O comunicado refere que o cessar-fogo entrou em vigor às três da manhã nos bairros de Sheikh Maqsoud, Achrafieh e Bani Zeid e deu aos grupos armados seis horas para abandonarem a zona.
Ela acrescentou que os militantes que partirem serão autorizados a transportar as suas “armas ligeiras pessoais” e receberão uma escolta para o nordeste do país, que é controlado pelas Forças Democráticas Sírias lideradas pelos curdos.
O governador de Aleppo, Azzam Al-Gharib, percorreu os bairros disputados, acompanhado pelas forças de segurança durante a noite.
Não houve resposta pública imediata das FDS e não ficou claro se as forças curdas em Aleppo tinham concordado com o acordo.
O enviado dos EUA para a Síria, Tom Barrack, saudou o anúncio numa declaração no site X e expressou a sua “profunda gratidão a todas as partes”, ao governo sírio e ao Conselho de Segurança da ONU.
As Forças Democráticas Sírias, as autoridades locais e os líderes comunitários “demonstraram a contenção e a boa fé que tornaram possível esta posição vital”.
Barak disse que os Estados Unidos estão trabalhando com as partes envolvidas para estender o cessar-fogo além do prazo de seis horas.
Cerca de 142 mil pessoas foram deslocadas devido aos combates que eclodiram na terça-feira com trocas de bombardeios e ataques de drones.
Cada lado acusou o outro de iniciar a violência e de atacar deliberadamente bairros e infra-estruturas civis, incluindo equipas de ambulâncias e hospitais.
As forças curdas disseram que pelo menos 12 civis foram mortos em bairros de maioria curda, enquanto autoridades do governo relataram que pelo menos nove civis em áreas vizinhas controladas pelo governo foram mortos nos combates.
Dezenas de pessoas ficaram feridas em ambos os lados.

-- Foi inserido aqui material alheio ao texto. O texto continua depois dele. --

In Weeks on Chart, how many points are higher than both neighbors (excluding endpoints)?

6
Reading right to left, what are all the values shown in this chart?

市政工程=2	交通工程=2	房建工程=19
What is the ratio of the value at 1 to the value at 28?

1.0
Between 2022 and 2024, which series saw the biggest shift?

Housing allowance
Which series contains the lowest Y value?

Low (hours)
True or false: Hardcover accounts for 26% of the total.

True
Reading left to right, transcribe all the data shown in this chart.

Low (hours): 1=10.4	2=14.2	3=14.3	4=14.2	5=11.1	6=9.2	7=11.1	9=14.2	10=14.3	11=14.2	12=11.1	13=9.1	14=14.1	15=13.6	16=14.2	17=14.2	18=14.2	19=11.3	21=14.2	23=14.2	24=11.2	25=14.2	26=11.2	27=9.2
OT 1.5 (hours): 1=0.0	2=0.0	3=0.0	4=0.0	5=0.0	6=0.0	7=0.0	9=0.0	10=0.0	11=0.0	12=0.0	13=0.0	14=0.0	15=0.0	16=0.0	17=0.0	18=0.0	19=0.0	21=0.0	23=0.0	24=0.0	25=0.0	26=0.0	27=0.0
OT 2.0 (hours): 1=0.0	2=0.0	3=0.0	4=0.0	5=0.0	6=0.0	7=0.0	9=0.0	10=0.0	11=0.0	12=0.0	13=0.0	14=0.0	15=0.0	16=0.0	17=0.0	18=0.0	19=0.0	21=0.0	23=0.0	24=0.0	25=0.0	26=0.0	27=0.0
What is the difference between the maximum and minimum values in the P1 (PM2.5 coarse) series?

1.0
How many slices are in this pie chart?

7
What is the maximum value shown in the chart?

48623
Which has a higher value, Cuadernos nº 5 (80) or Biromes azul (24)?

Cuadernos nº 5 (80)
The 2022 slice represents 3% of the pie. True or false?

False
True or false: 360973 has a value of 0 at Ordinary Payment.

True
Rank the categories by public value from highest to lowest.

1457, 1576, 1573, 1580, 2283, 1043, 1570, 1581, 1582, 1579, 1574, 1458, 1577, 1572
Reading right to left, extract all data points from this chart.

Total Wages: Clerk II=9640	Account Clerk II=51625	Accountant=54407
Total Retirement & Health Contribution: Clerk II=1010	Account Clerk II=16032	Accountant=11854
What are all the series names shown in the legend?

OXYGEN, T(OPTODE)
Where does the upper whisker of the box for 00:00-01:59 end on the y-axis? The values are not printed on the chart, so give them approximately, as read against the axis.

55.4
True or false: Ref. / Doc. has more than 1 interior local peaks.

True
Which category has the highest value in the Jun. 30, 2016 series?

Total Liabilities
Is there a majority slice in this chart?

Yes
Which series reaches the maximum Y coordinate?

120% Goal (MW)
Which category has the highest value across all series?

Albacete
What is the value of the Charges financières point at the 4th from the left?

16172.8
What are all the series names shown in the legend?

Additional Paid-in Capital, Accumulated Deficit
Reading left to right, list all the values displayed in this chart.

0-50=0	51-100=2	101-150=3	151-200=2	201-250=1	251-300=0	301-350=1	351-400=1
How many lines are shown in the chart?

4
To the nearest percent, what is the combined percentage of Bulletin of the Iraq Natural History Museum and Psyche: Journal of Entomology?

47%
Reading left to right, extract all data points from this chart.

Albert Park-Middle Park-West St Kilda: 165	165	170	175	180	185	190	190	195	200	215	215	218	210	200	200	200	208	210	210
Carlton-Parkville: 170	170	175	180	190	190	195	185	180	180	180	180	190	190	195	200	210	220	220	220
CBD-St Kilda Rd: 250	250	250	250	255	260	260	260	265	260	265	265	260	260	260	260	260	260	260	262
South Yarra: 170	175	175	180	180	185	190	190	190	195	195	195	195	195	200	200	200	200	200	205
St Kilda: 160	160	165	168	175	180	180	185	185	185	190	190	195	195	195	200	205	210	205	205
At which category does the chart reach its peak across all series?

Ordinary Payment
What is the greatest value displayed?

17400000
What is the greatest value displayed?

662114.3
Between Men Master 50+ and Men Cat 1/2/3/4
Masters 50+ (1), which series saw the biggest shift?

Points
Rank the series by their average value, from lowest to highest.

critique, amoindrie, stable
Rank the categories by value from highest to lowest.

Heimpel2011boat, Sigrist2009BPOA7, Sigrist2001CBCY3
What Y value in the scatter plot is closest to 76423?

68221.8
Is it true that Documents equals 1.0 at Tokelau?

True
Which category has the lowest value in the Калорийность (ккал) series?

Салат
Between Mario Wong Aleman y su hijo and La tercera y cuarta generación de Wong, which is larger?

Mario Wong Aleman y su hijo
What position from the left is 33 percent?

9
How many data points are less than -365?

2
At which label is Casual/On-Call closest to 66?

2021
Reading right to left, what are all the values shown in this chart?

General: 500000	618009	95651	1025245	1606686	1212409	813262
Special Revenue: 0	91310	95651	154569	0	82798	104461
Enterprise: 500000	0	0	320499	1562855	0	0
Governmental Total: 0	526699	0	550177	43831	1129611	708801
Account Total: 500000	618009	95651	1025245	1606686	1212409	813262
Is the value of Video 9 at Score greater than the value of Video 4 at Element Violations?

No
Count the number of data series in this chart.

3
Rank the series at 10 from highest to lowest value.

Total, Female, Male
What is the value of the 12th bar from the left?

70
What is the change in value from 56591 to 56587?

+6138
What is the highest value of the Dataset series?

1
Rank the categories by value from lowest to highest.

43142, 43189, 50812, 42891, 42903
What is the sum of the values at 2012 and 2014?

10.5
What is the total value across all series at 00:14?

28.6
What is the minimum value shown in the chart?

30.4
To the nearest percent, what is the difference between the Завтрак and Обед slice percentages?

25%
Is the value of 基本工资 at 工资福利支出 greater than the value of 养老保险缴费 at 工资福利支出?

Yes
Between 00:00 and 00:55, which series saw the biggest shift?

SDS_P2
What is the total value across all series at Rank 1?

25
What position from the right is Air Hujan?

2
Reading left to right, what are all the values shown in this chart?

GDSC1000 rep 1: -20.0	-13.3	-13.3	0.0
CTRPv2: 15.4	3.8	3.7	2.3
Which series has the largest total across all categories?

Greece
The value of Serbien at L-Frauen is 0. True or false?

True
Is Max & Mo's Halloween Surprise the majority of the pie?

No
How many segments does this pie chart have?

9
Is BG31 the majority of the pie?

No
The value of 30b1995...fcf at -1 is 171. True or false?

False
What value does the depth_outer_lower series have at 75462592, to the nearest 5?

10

Não ficou claro quantos combatentes foram mortos de cada lado.
Os confrontos ocorrem em meio a um impasse nas negociações políticas entre o Estado central e as Forças Democráticas Sírias.
A liderança em Damasco, sob o presidente interino Ahmed al-Sharaa, assinou um acordo em Março do ano passado com as Forças Democráticas Sírias, que controlam grande parte do nordeste do país, a fim de se fundirem com o exército sírio até ao final de 2025.
Houve divergências sobre como isso aconteceu.
Algumas das facções que compõem o novo exército sírio, formado após a queda do antigo Presidente Bashar al-Assad num ataque rebelde em Dezembro de 2024, eram anteriormente grupos rebeldes apoiados pela Turquia, com uma longa história de confrontos com as forças curdas.
As FDS têm sido durante anos o principal parceiro dos Estados Unidos na Síria na luta contra o ISIS, mas a Turquia considera as FDS uma organização terrorista devido à sua associação com o Partido dos Trabalhadores do Curdistão, que tem vindo a travar uma insurgência de longa data na Turquia.
O processo de paz está agora em curso.
Apesar do apoio de longa data dos EUA às FDS, a administração Trump nos EUA também desenvolveu laços estreitos com o governo Sharaa e pressionou os Curdos a implementar o acordo de Março.